Neurohumoral Regulation
in animals and man, the joint influence of the nervous system and humoral factors on the regulation, coordination, and integration of bodily functions and processes. Humoral factors, which include metabolites, hormones, and mediator substances (chemical transmitters), are biologically active substances that are contained in the blood, lymph, and tissue fluid.
Neurohumoral regulation plays an important role in helping the body adapt to changes in the external environment; it also has a homeostatic role, that is, neurohumoral regulation helps to keep the composition and properties of the body’s internal environment relatively constant. In lower organisms, the connection between different types of cells and organs is realized by chemical substances. As organs and tissues differentiated and grew more complex over the course of evolution, these substances acquired specific physiological functions; they became mediators, neurohormones, and hormones.
Humoral regulation and its subtype, hormonal regulation, merged with nervous regulation. In addition to directly influencing cells, tissues, and organs, the numerous biologically active metabolic products that are elaborated in response to a nerve impulse can cause a chemical reflex by acting as stimulants to the endings of sensory nerves (seeCHEMORECEPTOR). These metabolic products also act as the humoral link in reflex arcs, that is, they transmit information to the brain and spinal cord, which subsequently produce a wave of nerve impulses that spread out from the central nervous system to the effector organs.
The activity of the brain and spinal cord depends not only on nerve signals but also on nutrition, metabolism, and the chemical composition and physicochemical and biological properties of the tissue fluid that surrounds the nerve cells. It is in these capacities that the closest interrelationship of neural and humoral processes occurs. For example, CO2 stimulates the cells of the respiratory center, and stimulation of certain nerve formations leads to the secretion of mediator substances into the synapses (such as acetylcholine, noradrenaline, and serotonin). Should the mediators enter the bloodstream, they participate in the humoral regulation of bodily functions; they can therefore be called neurohormones.
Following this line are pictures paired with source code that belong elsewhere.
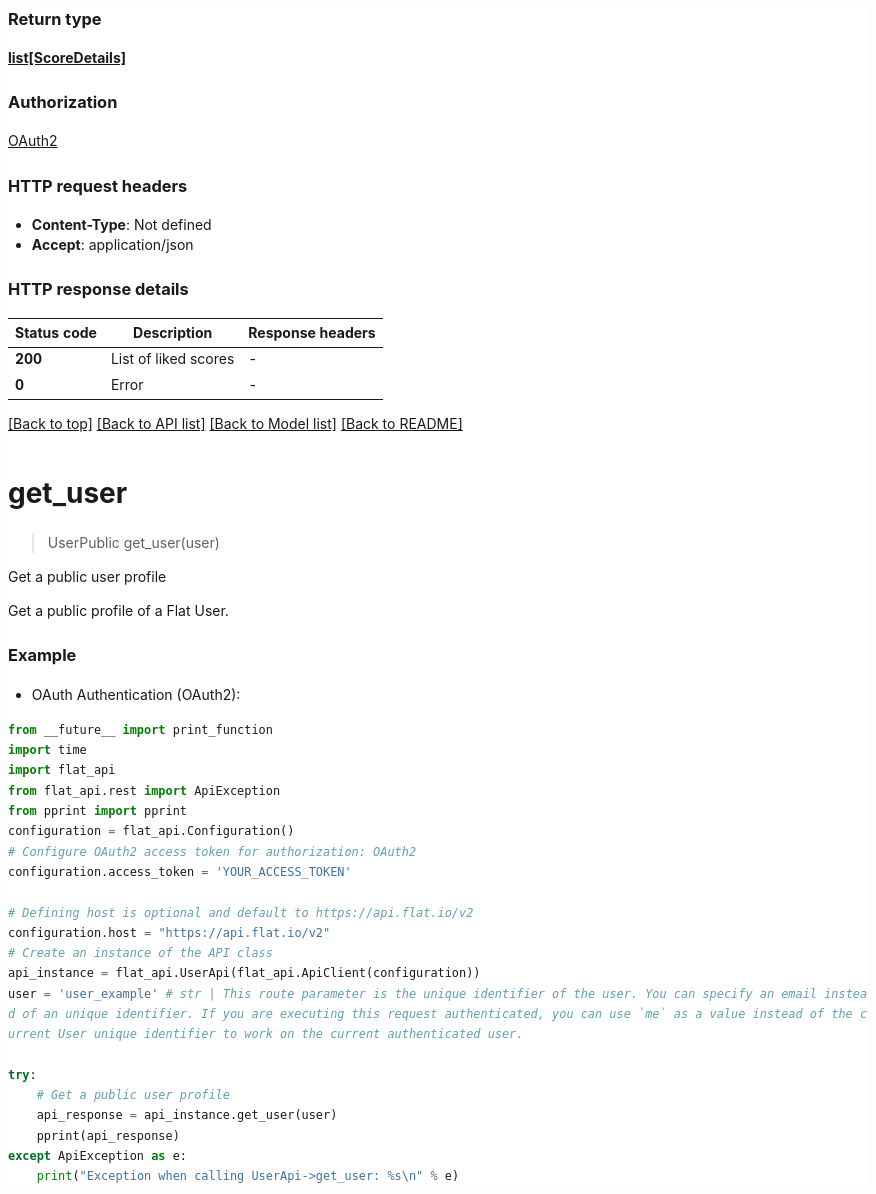 ### Return type

[**list[ScoreDetails]**](ScoreDetails.md)

### Authorization

[OAuth2](../README.md#OAuth2)

### HTTP request headers

 - **Content-Type**: Not defined
 - **Accept**: application/json

### HTTP response details
| Status code | Description | Response headers |
|-------------|-------------|------------------|
**200** | List of liked scores |  -  |
**0** | Error |  -  |

[[Back to top]](#) [[Back to API list]](../README.md#documentation-for-api-endpoints) [[Back to Model list]](../README.md#documentation-for-models) [[Back to README]](../README.md)

# **get_user**
> UserPublic get_user(user)

Get a public user profile

Get a public profile of a Flat User. 

### Example

* OAuth Authentication (OAuth2):
```python
from __future__ import print_function
import time
import flat_api
from flat_api.rest import ApiException
from pprint import pprint
configuration = flat_api.Configuration()
# Configure OAuth2 access token for authorization: OAuth2
configuration.access_token = 'YOUR_ACCESS_TOKEN'

# Defining host is optional and default to https://api.flat.io/v2
configuration.host = "https://api.flat.io/v2"
# Create an instance of the API class
api_instance = flat_api.UserApi(flat_api.ApiClient(configuration))
user = 'user_example' # str | This route parameter is the unique identifier of the user. You can specify an email instead of an unique identifier. If you are executing this request authenticated, you can use `me` as a value instead of the current User unique identifier to work on the current authenticated user. 

try:
    # Get a public user profile
    api_response = api_instance.get_user(user)
    pprint(api_response)
except ApiException as e:
    print("Exception when calling UserApi->get_user: %s\n" % e)
```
Participation of hormones in neurohumoral regulation makes it possible to speak of a single neurohumoral-hormonal mechanism of regulation of bodily functions. The juxtaposition of different types of bodily regulation, for example, reflex versus humoral-hormonal regulation, is not consistent with the modern physiological viewpoint. The biosynthesis and action of many biologically active substances can occur in response to a conditioned reflex. This is regarded by a number of investigators as an indication of the participation of the cerebral cortex in neurohumoral regulation.
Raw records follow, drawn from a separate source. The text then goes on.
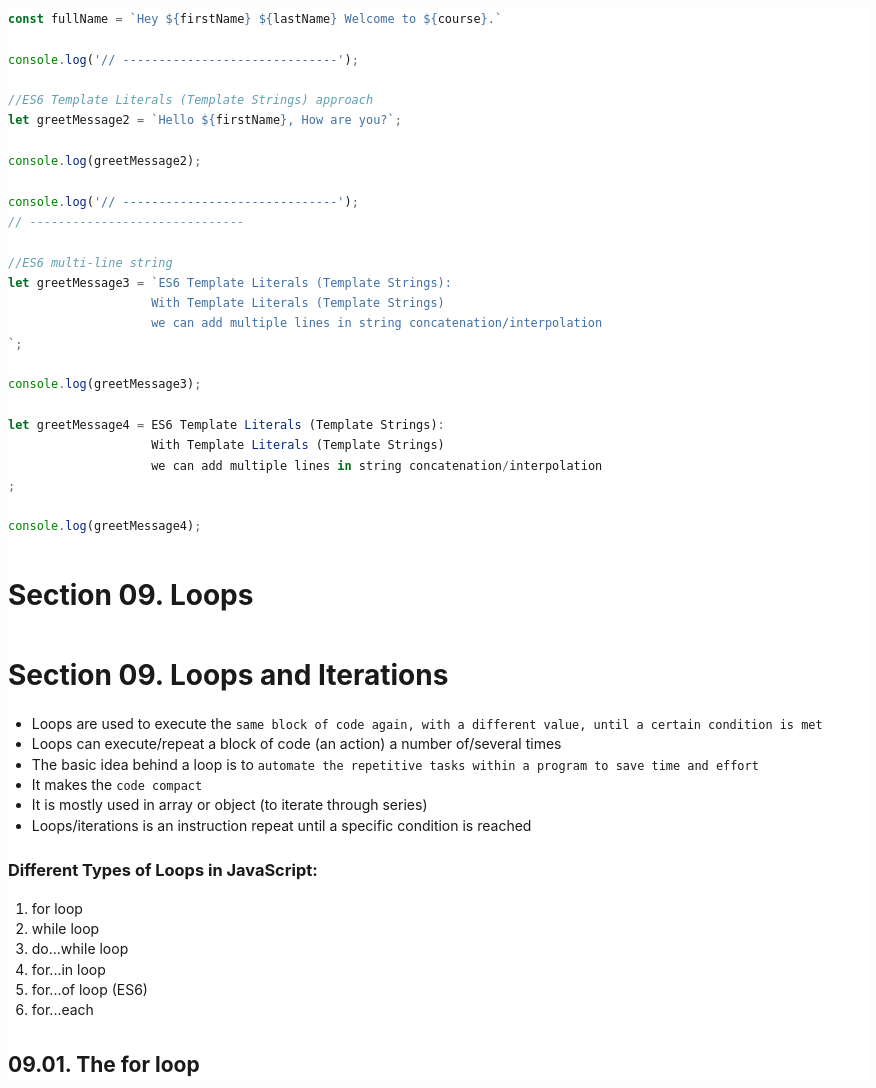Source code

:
 ```javascript
const fullName = `Hey ${firstName} ${lastName} Welcome to ${course}.`

console.log('// ------------------------------');

//ES6 Template Literals (Template Strings) approach
let greetMessage2 = `Hello ${firstName}, How are you?`;

console.log(greetMessage2);

console.log('// ------------------------------');
// ------------------------------

//ES6 multi-line string
let greetMessage3 = `ES6 Template Literals (Template Strings):
                    With Template Literals (Template Strings)
                    we can add multiple lines in string concatenation/interpolation
`;

console.log(greetMessage3);

let greetMessage4 = ES6 Template Literals (Template Strings):
                    With Template Literals (Template Strings)
                    we can add multiple lines in string concatenation/interpolation
;

console.log(greetMessage4);
```

Section 09. Loops
=====================  
Section 09. Loops and Iterations
=====================

- Loops are used to execute the `same block of code again, with a different value, until a certain condition is met`
- Loops can execute/repeat a block of code (an action) a number of/several times
- The basic idea behind a loop is to `automate the repetitive tasks within a program to save time and effort`
- It makes the `code compact`
- It is mostly used in array or object (to iterate through series)
- Loops/iterations is an instruction repeat until a specific condition is reached

### Different Types of Loops in JavaScript:

1. for loop
2. while loop
3. do...while loop
4. for...in loop
5. for...of loop (ES6)
6. for...each

09.01. The for loop
---------------------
Chain reactions by which the body adapts to such strong stimuli as physical and mental tension, pain, disease, or trauma—all of which produce a state of stress—serve as examples in which the action of a humoral mechanism of regulation follows that of a neural mechanism in stepwise fashion. The chain reaction begins when excitation arises in the cerebral cortex and is transmitted through subcortical elements to the hypothalamus, where the higher centers of neurohumoral regulation are located.
Under the influence of nerve signals, the cells and nerve endings of the hypothalamus release noradrenaline in bound form. Noradrenaline, by acting on elements of the reticular formation of the brainstem that are sensitive to it, promotes excitation in the central and peripheral divisions of the sympathetic nervous system. The impulses that enter the adrenal gland along sympathetic nerves intensify the formation of adrenaline in the adrenal medulla. Upon entering the blood, the adrenaline passes into the hypothalamus, where it produces excitation of the adrenergic nerve elements—neural structures that are specifically sensitive to adrenaline. The excitation of the adrenergic elements in the hypothalamus stimulates the secretion of releasing factors, under whose influence adrenocorticotropic hormone (ACTH) is synthesized and released from the hypophysis. The presence of ACTH in the blood is the signal for the formation of the adrenocortical hormones—corticosteroids that produce a many-linked chain of neural and humoral reactions in the body and hence actively participate in the body’s adaptation to stress. (SeeADAPTATION SYNDROME.)